To do: Whenever "action" appears in a line of the entries below, that line counts; give the total only.

Data to use:
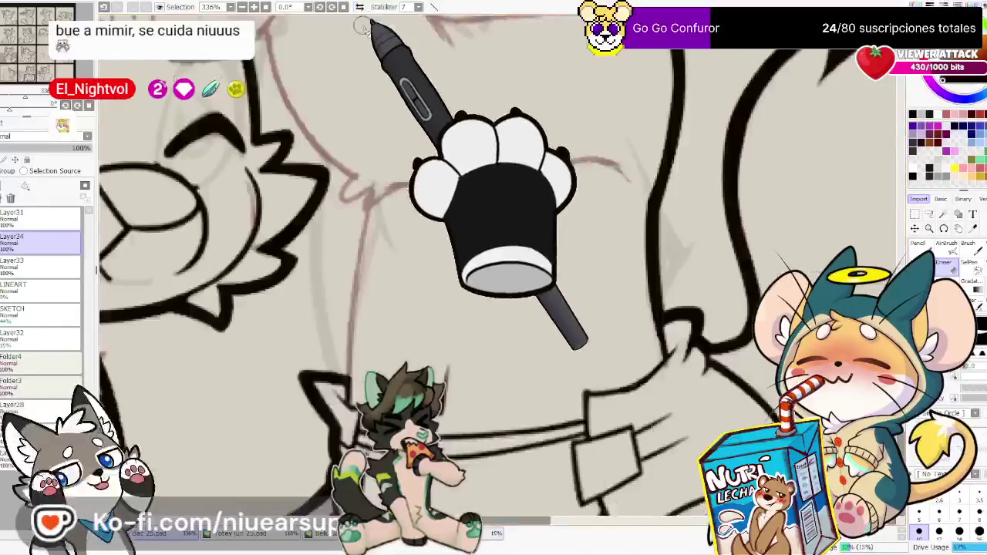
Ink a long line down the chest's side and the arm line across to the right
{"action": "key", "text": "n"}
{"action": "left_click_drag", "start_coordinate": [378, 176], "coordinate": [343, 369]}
...
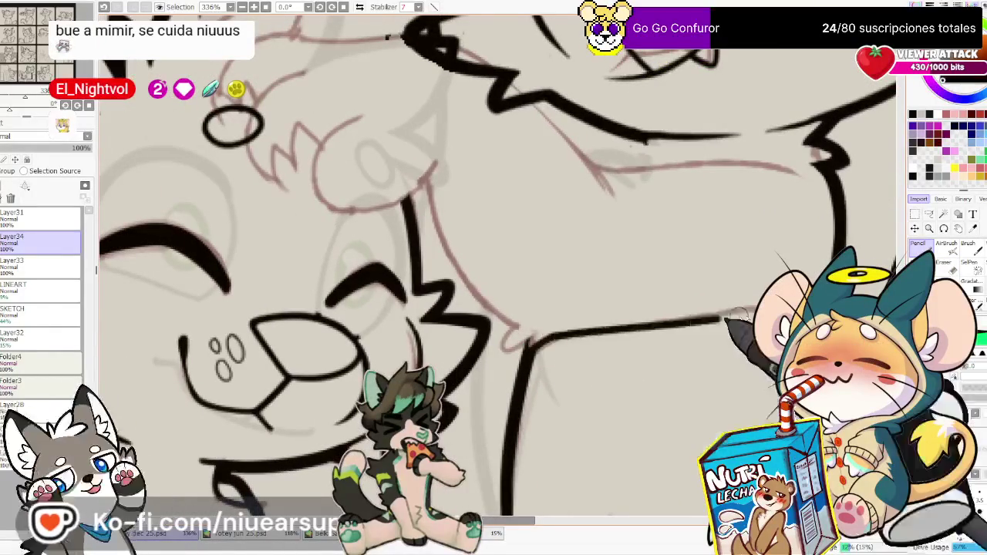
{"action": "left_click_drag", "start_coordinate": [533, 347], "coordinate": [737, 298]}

Response to the exercise: 3